Two days after announcing the opening of the appropriately named Zig Zag London offices for its asset and wealth management arms, Deutsche Bank announced it is revamping its Strategy 2020, with some familiar elements.
So familiar, in fact, that one could be forgiven for thinking that Deutsche Bank is doomed to the Nietzschean nightmare of the eternal return, ever-fated to repeat the mistakes of the past without benefiting from lived experience.
Although shareholders have reacted poorly to the plan – wiping off some €500 million in market capitalization as of Thursday, compared to before the announcement – there are elements of it that should console those who fear that Deutsche is merely flailing helplessly in the void it will eventually descend into.
On Sunday, the bank announced it will seek to issue 687.5 million new shares, ditch the potential sale or IPO of Postbank and instead combine it into the private & commercial clients division (while keeping the brand name), float a minority stake in Deutsche Asset Management, sell off tens of billions in euros more of assets and – one year after separating it out – recombining its trading unit with the CIB, along with transaction banking and corporate finance.
It’s basically a restructuring of the bank’s strategy around the central fact that an IPO or sale of Postbank simply isn’t going to happen: an IPO wouldn’t raise enough money to keep shareholders happy, and a sale of the unit – valued deep below what Deutsche paid for it – at a loss would burn away too much capital.
Once management swallowed that pill, plans had to change.
There have been so many changes in strategy it would be easy to confuse the “2020” in Strategy 2020 with its ordinal sequence, rather than target date
However, the resulting strategy hasn’t appeased equity investors.
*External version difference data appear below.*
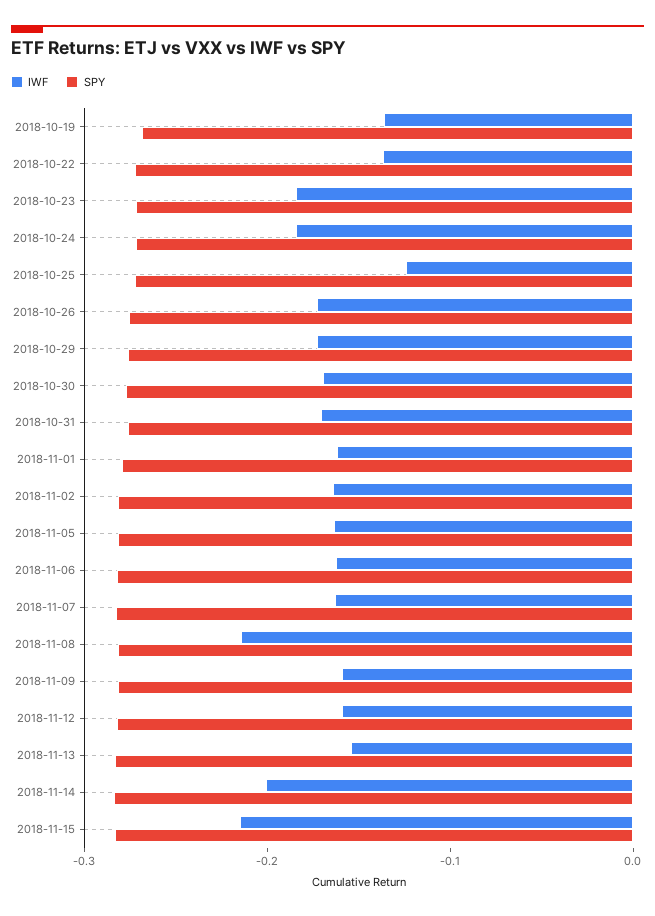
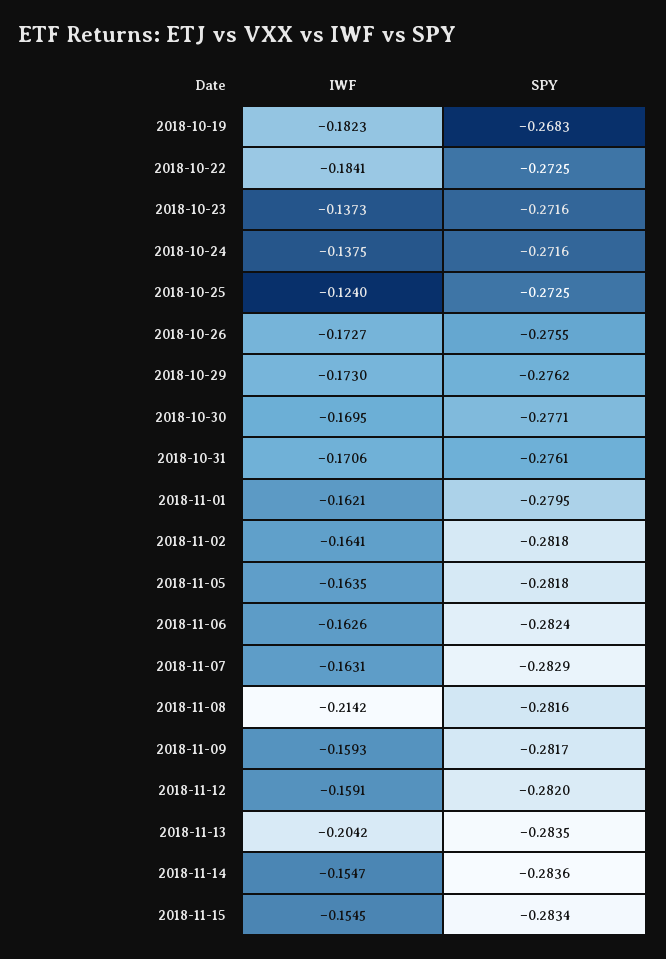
IWF, 2018-10-19: -0.14 -> -0.1823
IWF, 2018-10-22: -0.14 -> -0.1841
IWF, 2018-10-23: -0.18 -> -0.1373
IWF, 2018-10-24: -0.18 -> -0.1375
IWF, 2018-11-13: -0.16 -> -0.2042
IWF, 2018-11-14: -0.2 -> -0.1547
IWF, 2018-11-15: -0.22 -> -0.1545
By Tuesday, the bank’s share price was down 9.57% from the previous Friday’s close, to €17.28 – or a loss of more than €1 billion in market capitalization.
Markets were unconvinced, it seems, that the sudden realization that Postbank is actually worth keeping was a genuine eureka moment for management, though, to be fair, chief executive John Cryan said on the Sunday call with journalists that the plan had always been to sell Postbank only if it was capital accretive.
“We couldn’t afford to keep it and we couldn’t afford to sell it,” he added on the call.
And, while Strategy 2020 put a 2018 deadline on hitting a greater than 10% return on tangible equity (RoTE), the ‘new’ financial target simply says the bank wants merely to hit 10% in a “normalized operating environment”.
That target is the RoTE that, as a rule of thumb, covers cost of capital for an average bank. Deutsche is no average bank, as investors that have held on through recent extreme share-price volatility can attest.
There is also the question of whether Deutsche is raising enough capital with its new plan. Cryan said he thinks the €2 billion in proceeds the bank will reap from the flotation of a minor stake in Deutsche Asset Management is a low estimate, of course. Neither is it certain, unlike the underwritten capital raise.
And, in any case by some estimates, in a bad scenario, the bank could have to raise billions more in capital to hit its minimum CET1 ratio under the ECB’s Supervisory Review and Evaluation Process – so how lowball of a figure is €2 billion, really?
But there are parts of the plan that make welcome, transparent logic.
Putting corporate financing, global markets and transaction banking under one (accounting) roof makes eminent sense. Splitting them up, as the bank did last year, made less, since the idea was to organize the groups “along client lines” – but traditional CIBs have markets divisions and banking divisions under the same roof because client sets overlap.
Thus Cryan should not have been surprised to learn, as he noted on the Sunday call, that the bank had found that teams were duplicated between separate groups, and, frustratingly, that separating them had created gaps in coverage, since “we were engaging, from two different angles, the same client set.” This is basic stuff.
The flotation of a minority stake in Deutsche’s asset management arm, though sold on typically ambiguous terms such as “unleashing [its] growth potential”, should, besides being capital accretive, also help to align staffers’ compensation with performance – something that has been a problem at other bank-owned asset managers, since stock comprises part of performance, and bank stocks (especially Deutsche’s) have struggled in the years since the crisis.
Additionally, pulling Postbank into the fold could have as yet unmentioned benefits.
Deutsche has its own retail branches across Europe. Given appetite for acquisitions among banks might revive in a higher interest-rate environment — Deutsche could find itself with interesting opportunities to sell select retail branches to competitors, consolidating its focus in Germany, where it has a leg up over competitors such as Commerzbank due to its size.
Finally, if the bank can achieve a CET1 ratio of above 13%, it will make it one of the most well-capitalized banks of its peer group.
There have been so many changes in strategy it would be easy to confuse the “2020” in Strategy 2020 with its ordinal sequence, rather than target date, and that seems to be part of what equity investors have reacted against.
But this new strategy might actually represent the first time in a long time that Deutsche Bank will truly be able to focus on building capital, reducing leverage and becoming a bank that really is, as Berenberg analyst James Chappell put it in a recent client note, a “sum of its parts”.
That’s not a hugely ambitious target, but it’s a good start.